Very often emotions, painful and sometimes intense, will be evoked by an experiment. When that happens, we’re into the second stage of the process, stewardship. The emotional process is a spontaneous one that is the beginning of and an essential part of the healing process. This phase is about nourishment, containment, comforting and integration. The grass doesn’t actually grow by itself, it needs good soil, a little rain and sunshine.
I have done enough supervisions to see clearly which students are operating, at least in part, by a control, disconnected belief system.

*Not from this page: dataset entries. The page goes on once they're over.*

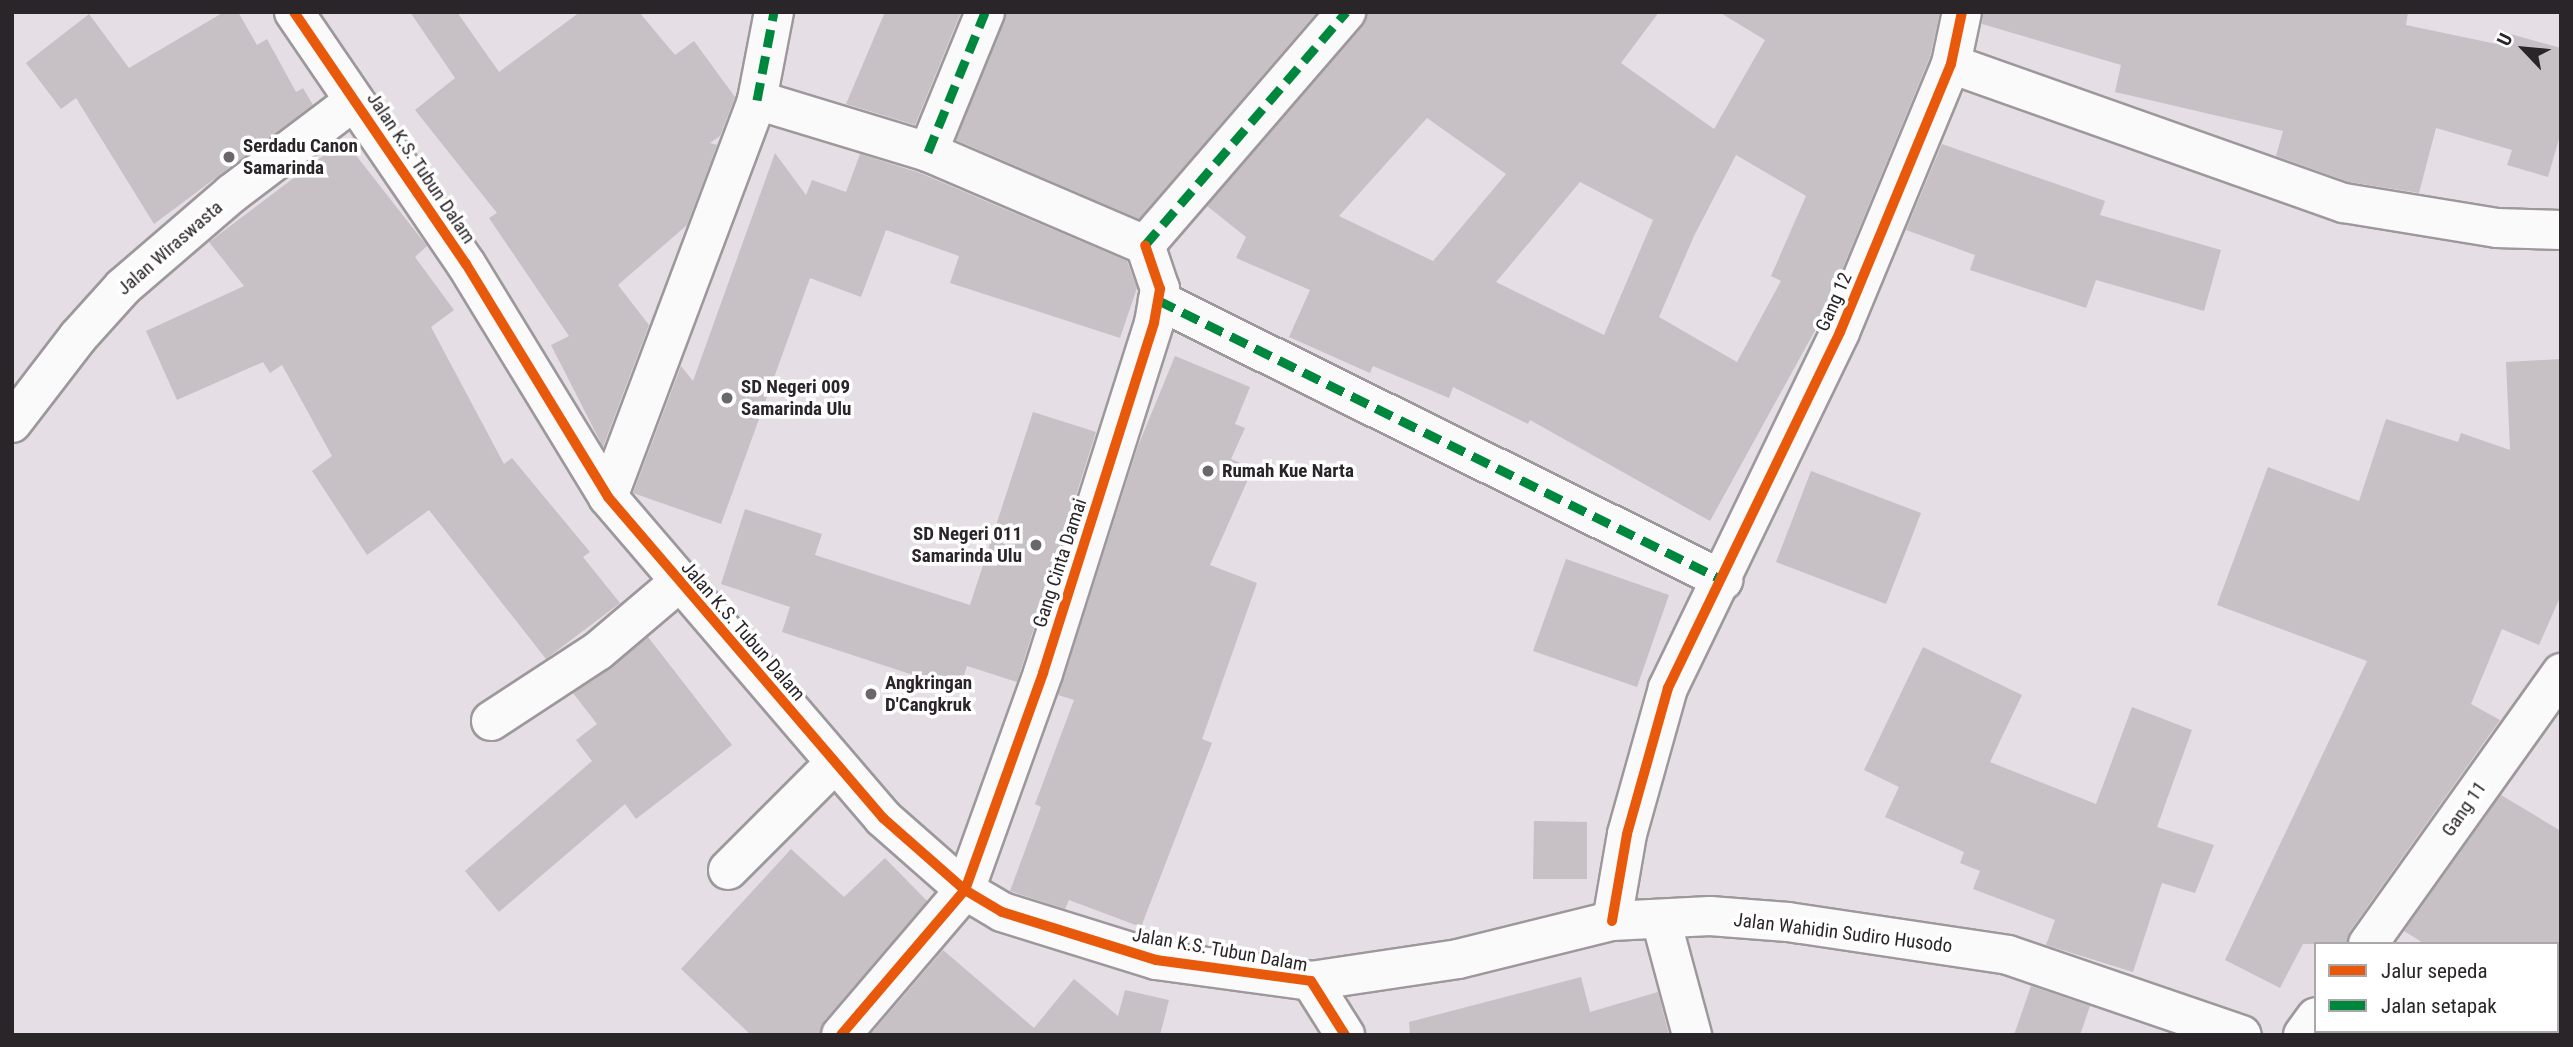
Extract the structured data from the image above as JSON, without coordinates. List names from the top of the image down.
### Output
{
  "streets": {
    "street": [
      "Jalan K.S. Tubun Dalam",
      "Jalan Wiraswasta",
      "Gang 12",
      "Gang Cinta Damai",
      "Gang 11",
      "Jalan Wahidin Sudiro Husodo"
    ]
  },
  "crossings": [
    ["Jalan K.S. Tubun Dalam", "Jalan Wiraswasta"],
    ["Jalan K.S. Tubun Dalam", "Gang Cinta Damai"],
    ["Jalan K.S. Tubun Dalam", "Jalan Wahidin Sudiro Husodo"],
    ["Gang 12", "Jalan Wahidin Sudiro Husodo"]
  ],
  "places": [
    "Serdadu Canon Samarinda",
    "SD Negeri 009 Samarinda Ulu",
    "Rumah Kue Narta",
    "SD Negeri 011 Samarinda Ulu",
    "Angkringan D'Cangkruk"
  ],
  "legend": ["Jalur sepeda", "Jalan setapak"],
  "north": "top left"
}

To relax out of that and follow the unfolding process and to feel connected to and compassionate for the client is one of the primary goals for the way I do supervision. It’s done by tracking what’s happening within the client and what wants to happen and then, supporting that.5

Footnotes:
1 Martha Herbert, Incomplete Science, The Body, and Indwelling Spirit. The whole paper is available at: http://www.metanexus.net/metanexus_online/show_article.asp?2636

2 There’s more about this quote in the short section entitled Martha w/ Comments.

3 The Hakomi Method of Mindfulness Based Assisted Self-Study

4 A good book to read is The Symptom Path to Enlightenment by Ernst Rossi.